In other words, we can decompose $f$ in a unique composition of homomorphisms where one is $v$.
Let's prove it. We want $\overline{f}$ satisfyng $\overline{f}\circ v(x)=\overline{f}(xN)=f(x)$, so define $$\begin{matrix}\overline{f}:&G/N&\longrightarrow&H\\&xN&\longmapsto&f(x)\end{matrix}$$
We need to show that:
$1)$ $\overline{f}$ is well-defined: if $xN=yN$, then $xy^{-1}\in N\subseteq ker(f)$. Thus $$f(x)f(y)^{-1}=f(x)f(y^{-1})=f(xy^{-1})=1_{H}$$ so $f(x)=f(y)$, i.e., $\overline{f}(xN)=\overline{f}(yN)$. So we prove that $\overline{f}$ is well-defined.
$2)$ $\overline{f}$ is a group homomorphism: for all $xN,yN\in G/N$, $$\overline{f}(xN\cdot yN)=\overline{f}(xyN)=f(xy)=f(x)f(y)=\overline{f}(xN)\overline{f}(yN).$$
$3)$ $\overline{f}$ is such that the diagram above commutes: it is follow from the definition.

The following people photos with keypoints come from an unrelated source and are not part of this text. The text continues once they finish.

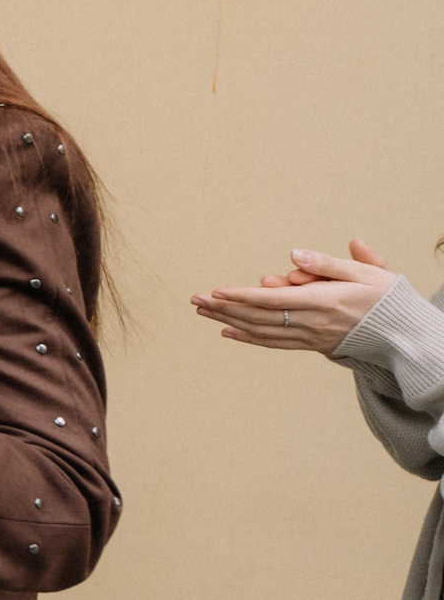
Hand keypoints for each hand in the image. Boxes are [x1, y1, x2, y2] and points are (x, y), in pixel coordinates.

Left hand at [193, 239, 395, 354]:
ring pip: (262, 331)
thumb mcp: (365, 272)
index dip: (241, 297)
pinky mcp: (312, 345)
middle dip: (225, 309)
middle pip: (259, 317)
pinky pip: (274, 343)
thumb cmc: (385, 296)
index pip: (272, 300)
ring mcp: (311, 337)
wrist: (405, 334)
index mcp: (323, 301)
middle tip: (195, 301)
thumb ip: (327, 263)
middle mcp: (313, 323)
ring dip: (229, 322)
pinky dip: (248, 338)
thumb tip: (294, 254)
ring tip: (203, 312)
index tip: (216, 291)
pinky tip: (227, 332)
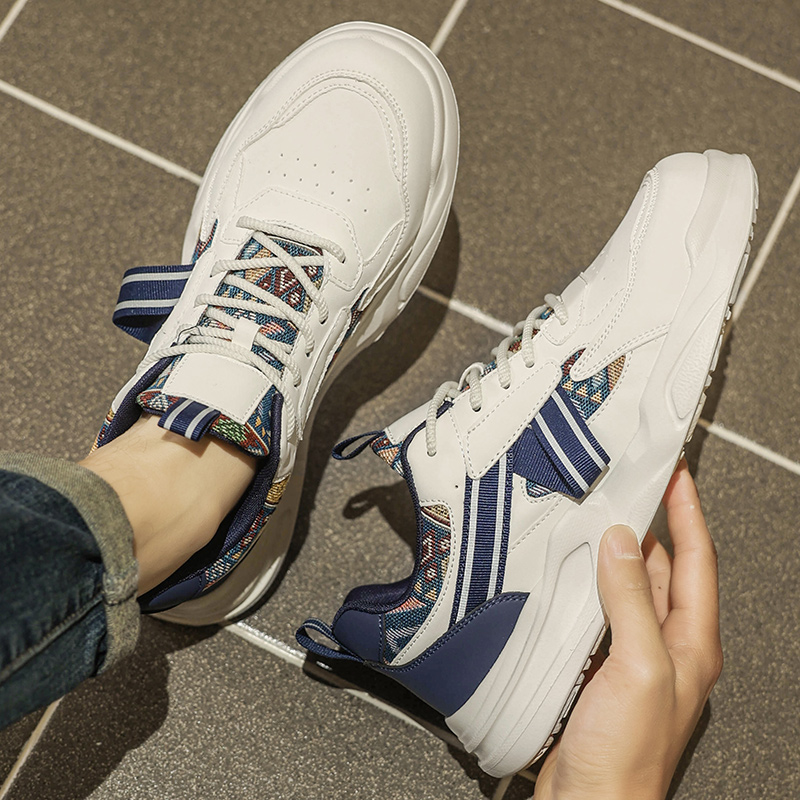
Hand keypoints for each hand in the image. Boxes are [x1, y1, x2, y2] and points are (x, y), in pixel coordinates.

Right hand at [533, 460, 722, 799]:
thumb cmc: (625, 757)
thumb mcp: (639, 669)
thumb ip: (632, 603)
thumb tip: (623, 546)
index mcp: (691, 644)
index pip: (697, 560)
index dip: (688, 512)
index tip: (677, 474)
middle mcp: (666, 646)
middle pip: (665, 568)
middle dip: (653, 523)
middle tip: (634, 485)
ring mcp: (633, 655)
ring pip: (630, 585)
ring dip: (619, 551)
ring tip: (602, 516)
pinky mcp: (601, 664)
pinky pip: (599, 607)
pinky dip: (589, 580)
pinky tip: (572, 570)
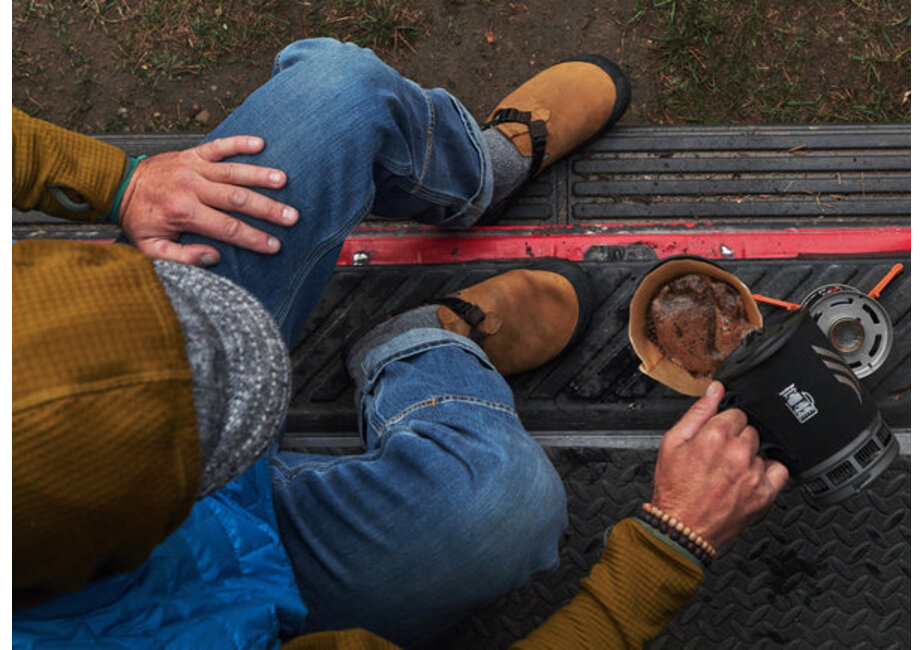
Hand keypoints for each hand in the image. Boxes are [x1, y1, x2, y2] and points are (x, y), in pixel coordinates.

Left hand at [118, 136, 298, 265]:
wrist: (118, 185)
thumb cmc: (139, 219)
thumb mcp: (152, 248)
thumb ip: (182, 256)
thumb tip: (213, 256)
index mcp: (183, 212)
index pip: (227, 228)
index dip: (253, 238)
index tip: (274, 245)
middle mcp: (191, 187)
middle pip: (237, 199)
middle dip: (267, 209)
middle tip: (291, 217)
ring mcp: (193, 167)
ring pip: (233, 171)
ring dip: (260, 176)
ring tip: (284, 181)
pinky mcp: (193, 154)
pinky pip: (219, 146)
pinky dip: (239, 143)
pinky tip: (260, 143)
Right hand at [651, 381, 788, 548]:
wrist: (682, 527)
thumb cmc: (674, 488)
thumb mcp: (673, 442)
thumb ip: (697, 412)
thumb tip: (715, 390)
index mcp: (716, 435)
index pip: (736, 412)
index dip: (724, 423)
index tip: (716, 436)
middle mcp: (739, 452)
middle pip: (751, 430)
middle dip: (736, 438)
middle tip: (719, 455)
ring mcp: (754, 473)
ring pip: (761, 449)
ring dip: (749, 456)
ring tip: (729, 471)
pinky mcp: (764, 493)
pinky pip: (779, 470)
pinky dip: (768, 471)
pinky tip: (750, 477)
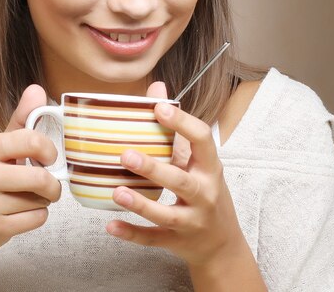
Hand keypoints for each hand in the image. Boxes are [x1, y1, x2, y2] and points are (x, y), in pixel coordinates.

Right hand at [0, 85, 61, 259]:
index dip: (49, 151)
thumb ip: (21, 120)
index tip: (48, 158)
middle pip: (40, 177)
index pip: (31, 140)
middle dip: (52, 184)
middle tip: (48, 186)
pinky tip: (20, 215)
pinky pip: (36, 219)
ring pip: (39, 200)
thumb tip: (36, 89)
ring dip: (42, 202)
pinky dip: (37, 218)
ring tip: (25, 200)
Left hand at [105, 82, 244, 267]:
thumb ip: (178, 128)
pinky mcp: (177, 242)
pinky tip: (111, 225)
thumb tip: (157, 89)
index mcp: (209, 168)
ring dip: (140, 204)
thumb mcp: (199, 161)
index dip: (182, 123)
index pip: (202, 140)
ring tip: (117, 191)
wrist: (222, 244)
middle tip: (126, 154)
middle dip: (154, 169)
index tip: (159, 108)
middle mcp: (204, 194)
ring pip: (166, 214)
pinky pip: (153, 238)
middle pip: (181, 181)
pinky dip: (132, 233)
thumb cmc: (206, 192)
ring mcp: (191, 221)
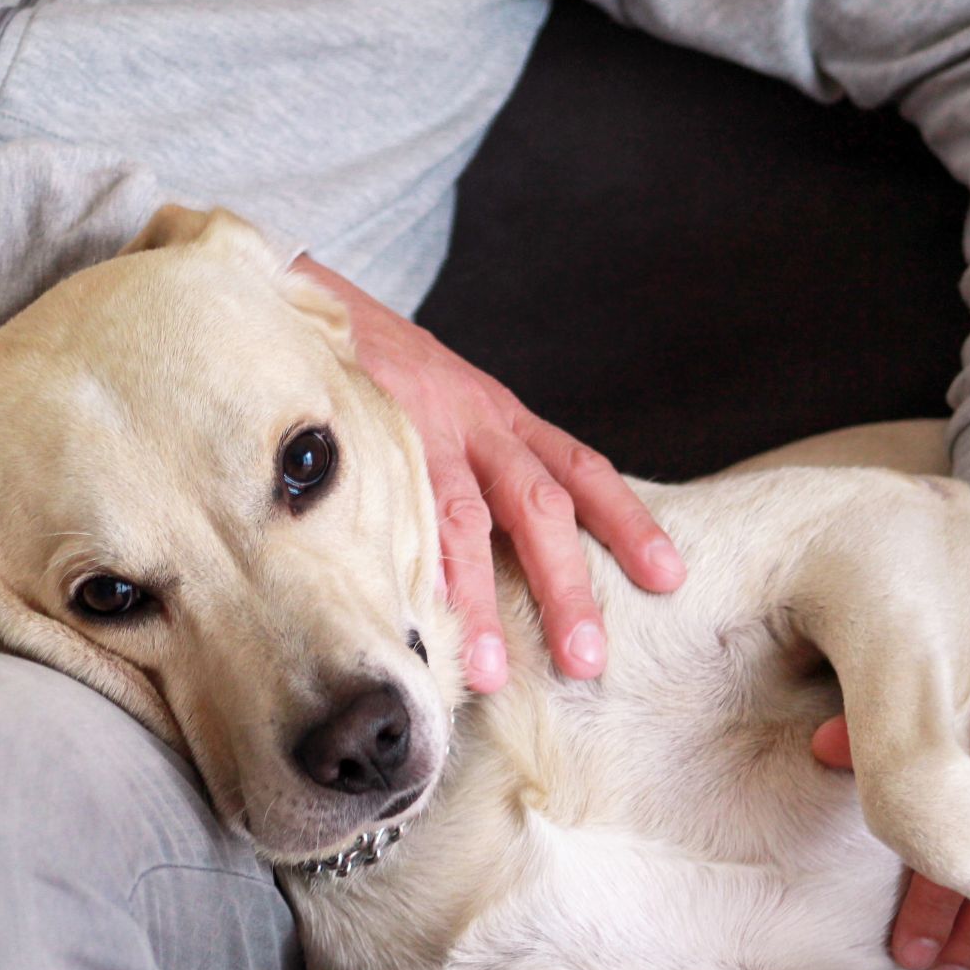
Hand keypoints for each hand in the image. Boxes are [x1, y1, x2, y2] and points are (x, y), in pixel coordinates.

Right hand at [294, 256, 685, 691]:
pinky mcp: (362, 437)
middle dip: (565, 586)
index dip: (628, 522)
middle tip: (586, 658)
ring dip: (478, 600)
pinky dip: (405, 568)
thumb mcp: (451, 403)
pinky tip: (412, 618)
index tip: (668, 577)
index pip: (582, 469)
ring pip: (462, 521)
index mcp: (503, 417)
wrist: (300, 300)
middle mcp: (473, 421)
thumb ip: (483, 465)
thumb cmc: (383, 372)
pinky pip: (390, 509)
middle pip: (537, 505)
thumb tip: (521, 559)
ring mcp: (417, 430)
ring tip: (490, 669)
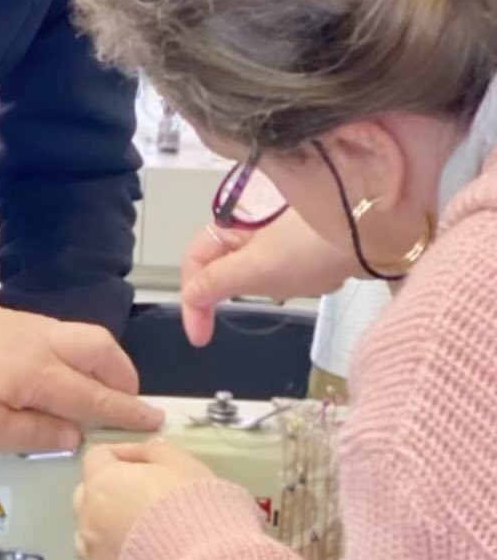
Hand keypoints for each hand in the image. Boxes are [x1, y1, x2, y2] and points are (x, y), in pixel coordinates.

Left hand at [0, 300, 162, 455]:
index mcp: (35, 369)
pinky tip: (35, 369)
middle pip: (94, 347)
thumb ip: (35, 431)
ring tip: (86, 385)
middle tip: (128, 397)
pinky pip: (32, 328)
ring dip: (87, 358)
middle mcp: (27, 335)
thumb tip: (70, 432)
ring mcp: (2, 320)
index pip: (95, 394)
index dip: (127, 410)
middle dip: (120, 372)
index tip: (151, 418)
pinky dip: (51, 349)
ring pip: (64, 333)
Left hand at [74, 439, 216, 559]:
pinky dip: (118, 554)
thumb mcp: (183, 463)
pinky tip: (145, 556)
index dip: (122, 453)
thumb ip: (157, 451)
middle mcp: (88, 518)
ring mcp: (95, 554)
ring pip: (91, 531)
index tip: (147, 460)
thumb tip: (146, 451)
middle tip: (143, 492)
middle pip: (88, 494)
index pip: (98, 456)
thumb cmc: (192, 507)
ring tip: (141, 530)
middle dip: (110, 488)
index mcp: (102, 482)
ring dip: (108, 524)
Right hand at [181, 210, 350, 346]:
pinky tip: (316, 278)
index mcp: (229, 221)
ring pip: (252, 270)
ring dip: (267, 286)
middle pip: (222, 265)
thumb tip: (189, 296)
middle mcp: (248, 221)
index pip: (194, 263)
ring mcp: (277, 231)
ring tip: (296, 284)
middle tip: (247, 309)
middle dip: (234, 291)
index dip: (192, 301)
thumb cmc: (306, 250)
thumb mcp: (253, 271)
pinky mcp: (303, 240)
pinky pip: (283, 268)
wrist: (370, 233)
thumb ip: (214, 283)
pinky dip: (293, 281)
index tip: (200, 338)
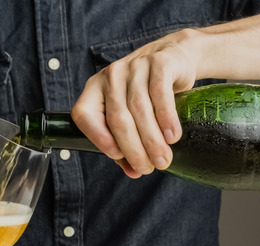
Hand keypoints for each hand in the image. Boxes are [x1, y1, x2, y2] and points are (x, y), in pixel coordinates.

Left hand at [72, 28, 201, 177]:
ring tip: (163, 159)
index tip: (118, 156)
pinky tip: (172, 136)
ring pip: (139, 109)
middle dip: (133, 149)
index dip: (98, 138)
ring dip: (152, 140)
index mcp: (95, 89)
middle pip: (117, 118)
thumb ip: (126, 143)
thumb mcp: (131, 114)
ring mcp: (135, 67)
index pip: (85, 115)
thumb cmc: (148, 93)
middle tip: (148, 168)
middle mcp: (111, 76)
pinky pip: (160, 93)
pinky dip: (166, 118)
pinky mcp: (159, 63)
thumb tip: (134, 172)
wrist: (175, 58)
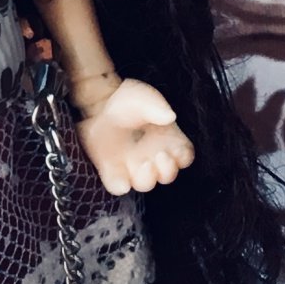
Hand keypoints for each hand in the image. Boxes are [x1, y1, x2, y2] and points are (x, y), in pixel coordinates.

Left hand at [75, 78, 194, 195]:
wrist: (101, 103)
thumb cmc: (128, 101)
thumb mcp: (143, 97)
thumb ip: (156, 105)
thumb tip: (169, 116)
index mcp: (166, 141)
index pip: (184, 157)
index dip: (183, 157)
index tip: (176, 149)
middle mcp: (152, 157)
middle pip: (168, 175)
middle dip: (168, 170)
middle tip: (160, 155)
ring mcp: (132, 166)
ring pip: (145, 184)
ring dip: (147, 179)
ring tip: (144, 164)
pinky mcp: (112, 169)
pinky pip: (118, 186)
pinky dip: (120, 186)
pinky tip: (121, 179)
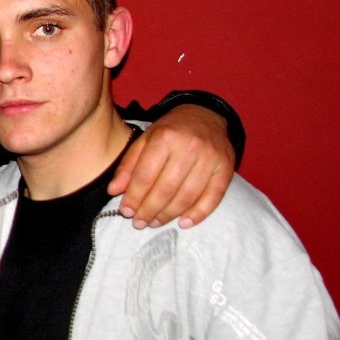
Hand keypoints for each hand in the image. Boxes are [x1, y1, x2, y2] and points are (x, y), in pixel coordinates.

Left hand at [108, 104, 234, 227]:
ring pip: (187, 196)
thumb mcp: (145, 140)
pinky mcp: (225, 168)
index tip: (126, 211)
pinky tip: (184, 223)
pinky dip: (198, 214)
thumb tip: (114, 191)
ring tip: (155, 222)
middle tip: (139, 223)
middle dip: (149, 210)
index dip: (134, 197)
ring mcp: (210, 158)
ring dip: (169, 215)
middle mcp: (189, 147)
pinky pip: (213, 197)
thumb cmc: (171, 131)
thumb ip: (129, 165)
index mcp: (165, 137)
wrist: (206, 116)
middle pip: (166, 189)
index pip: (145, 175)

$4)$ $\overline{f}$ is the unique group homomorphism satisfying this property: if $g:G/N\longrightarrow H$ is such that that diagram above commutes, then for all $xN\in G/N$ we have $$g(xN)=g\circ v(x)=f(x)=id_{H}\circ f(x)=\overline{f}\circ v(x)=\overline{f}(xN).$$ Therefore $g=\overline{f}$.
The proof is done.